One concern is that the workers affected are likely to be low-paid—often women—or people with low levels of qualifications, and they will lose out most by the removal of third-party harassment provisions. The Union of Shop, Distributive and Allied Workers—I draw attention to my membership of that union and its support for my constituency party—is aware of cases in which shop staff have been victims of harassment, sometimes by customers or perhaps outside the store if customers have been asked to leave for disruptive behaviour. Those staff have used third-party harassment provisions to work with employers and ensure that steps are taken to protect shop workers, particularly late at night when few staff may be on site. The Opposition are worried that the provision has worked well to protect more vulnerable workers, and we regret that the Government now seek its removal.
The statutory questionnaire procedure has been in place since the sex discrimination legislation of the 1970s, and Labour Members are at a complete loss to understand the Minister’s objections. Far from being costly and burdensome to business, we see the procedure as helpful and something that businesses can use to focus on the essentials of a problem, and make clear to employees—and potentially to their representatives—whether there is a case to answer. As colleagues with trade union backgrounds have pointed out, in many cases, the advice received by the employee following the completion of a statutory questionnaire is that there is no case. Where there is a case, however, or structural discrimination in the workplace, surely we want to offer employees who are the victims the best possible means of uncovering and dealing with it, and maintain the strongest possible regulatory framework to enable information to be elicited, analysed, and used by employees when discrimination has occurred.
The Minister suggested that the statutory questionnaire procedure was burdensome for business. As colleagues have pointed out, however, over a three-year period only 2% of businesses—0.7% a year—completed the questionnaire. To the best of my knowledge, no micro-businesses—none of the smallest businesses for which the Minister may argue that the measure could be more burdensome—have ever completed a statutory questionnaire. If they have, it was not in the written evidence received during the Government consultation. I therefore suggest that the burden on business that the Minister seeks to portray, and the cost to business of around £1 million—as I think we were told—is pretty negligible in the context of other costs borne by businesses for the protection of workers in the workplace.
The hon. Lady knows full well that the smallest businesses in our country do not really get a look-in at the written evidence sessions. They do not have time to participate, and therefore they are not represented. To pretend otherwise would not be correct.

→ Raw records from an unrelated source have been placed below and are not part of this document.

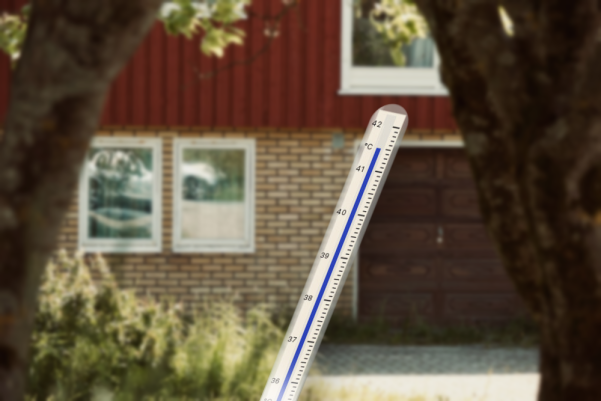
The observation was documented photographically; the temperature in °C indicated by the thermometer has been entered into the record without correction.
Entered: 41.5 °C
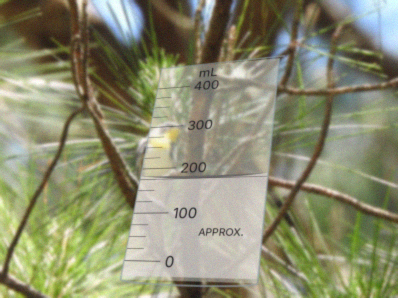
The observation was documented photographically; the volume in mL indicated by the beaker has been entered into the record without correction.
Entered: 175 mL
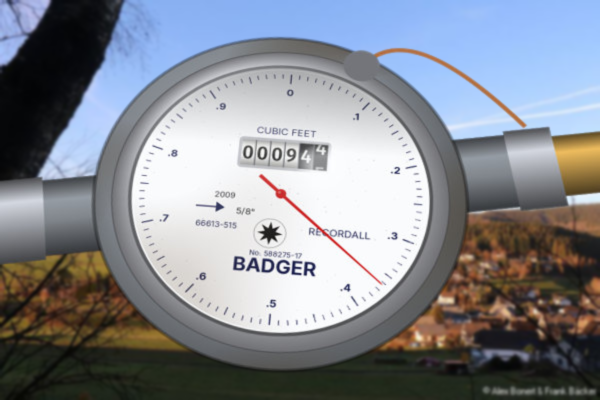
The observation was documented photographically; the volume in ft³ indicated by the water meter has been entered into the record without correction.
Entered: 944.36 ft³
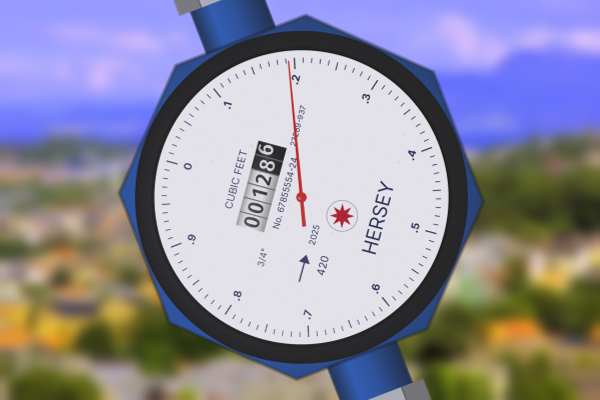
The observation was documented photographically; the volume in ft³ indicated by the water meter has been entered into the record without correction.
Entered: 1286.19 ft³
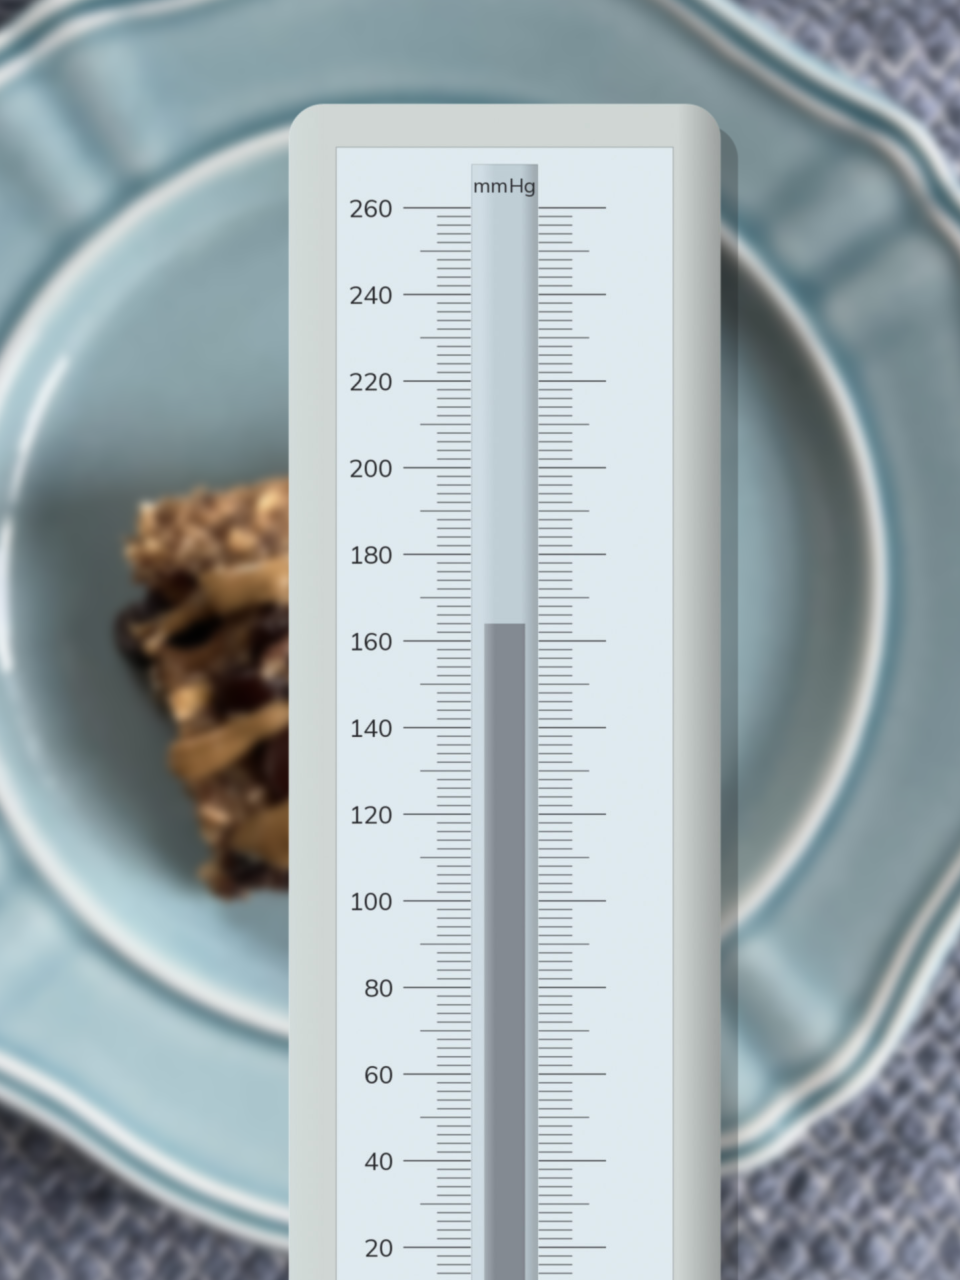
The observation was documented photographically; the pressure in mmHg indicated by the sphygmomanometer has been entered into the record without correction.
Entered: 164 mmHg
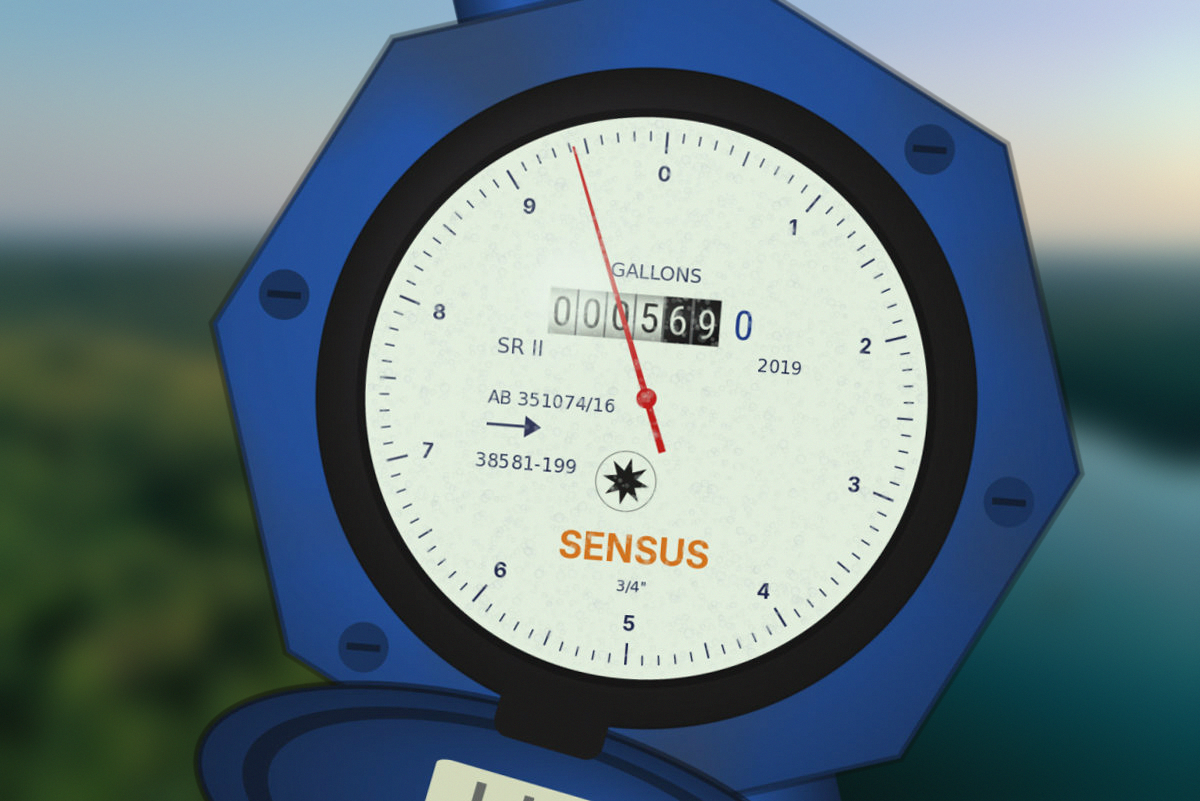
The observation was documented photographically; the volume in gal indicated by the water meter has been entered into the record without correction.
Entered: 5689.4 gal
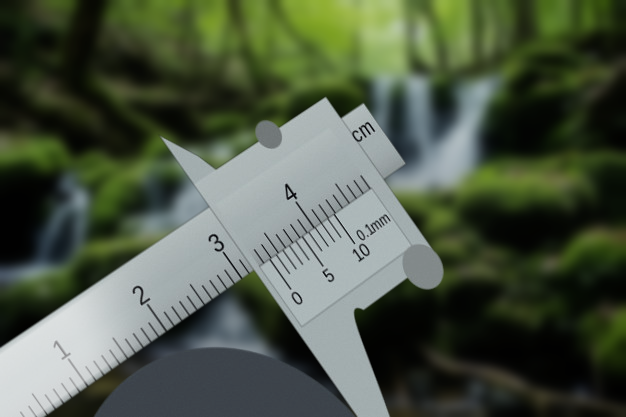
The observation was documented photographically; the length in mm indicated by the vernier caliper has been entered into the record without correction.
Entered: 33.8 mm
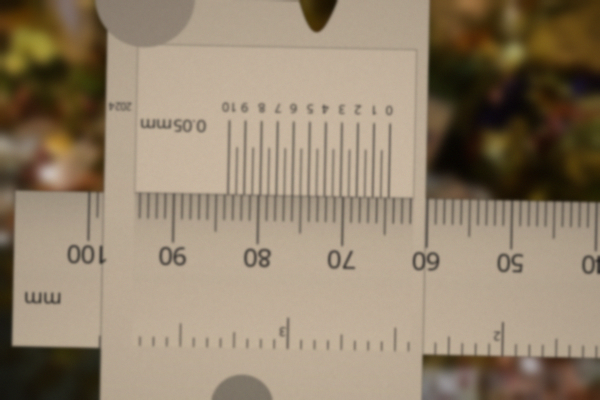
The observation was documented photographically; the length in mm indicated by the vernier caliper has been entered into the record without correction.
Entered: 64.6 mm
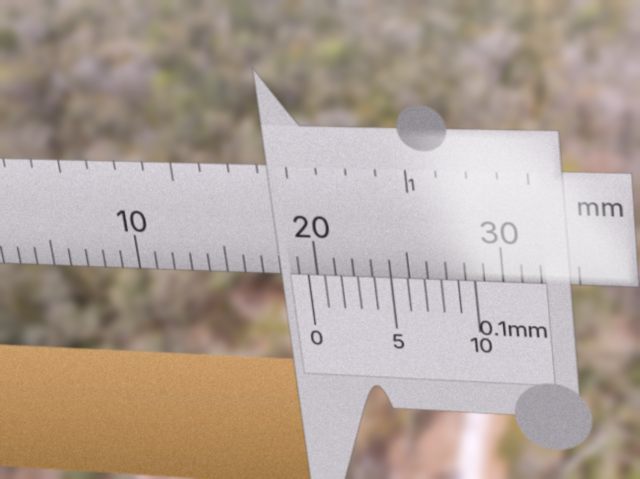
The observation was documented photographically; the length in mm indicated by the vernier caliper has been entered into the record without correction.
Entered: 19.5 mm
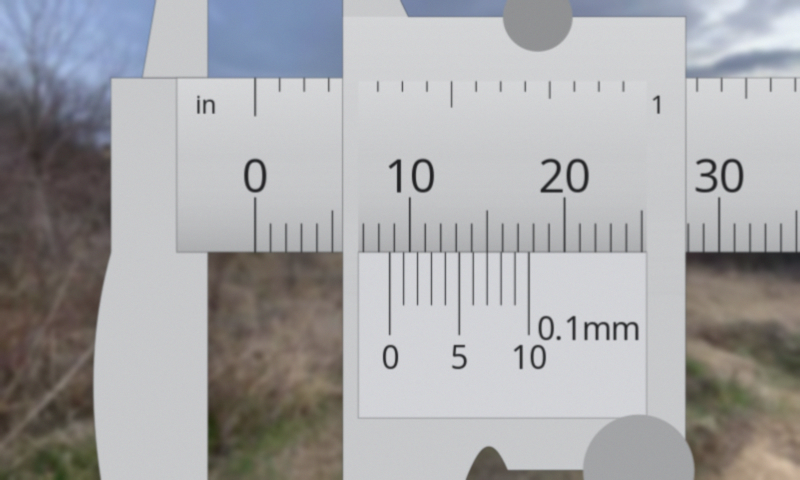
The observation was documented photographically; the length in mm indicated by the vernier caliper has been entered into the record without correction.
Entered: 8.7 mm
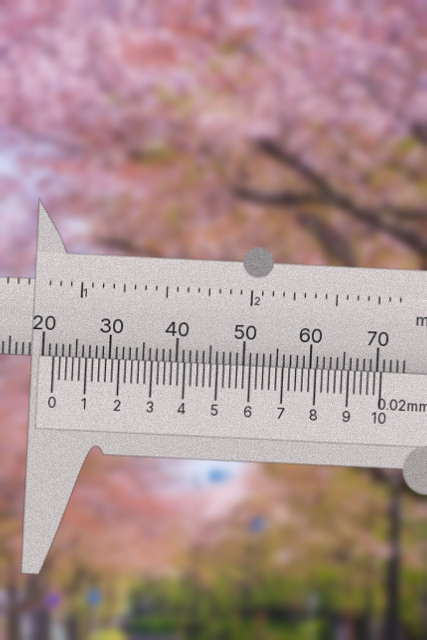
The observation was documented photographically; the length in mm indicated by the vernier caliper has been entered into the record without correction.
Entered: 21.6 mm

I accept what the hon. Gentleman says. The problem, however, is that we did not get any evidence from micro-businesses, although perhaps for the best of reasons. I accept it may be difficult for those businesses to find the time and resources to make submissions to formal Government processes, but equally, no evidence has been presented that many micro-businesses have a problem and have used the statutory questionnaire procedure. The legislation comes from speculation rather than information and evidence, and that is much to be regretted.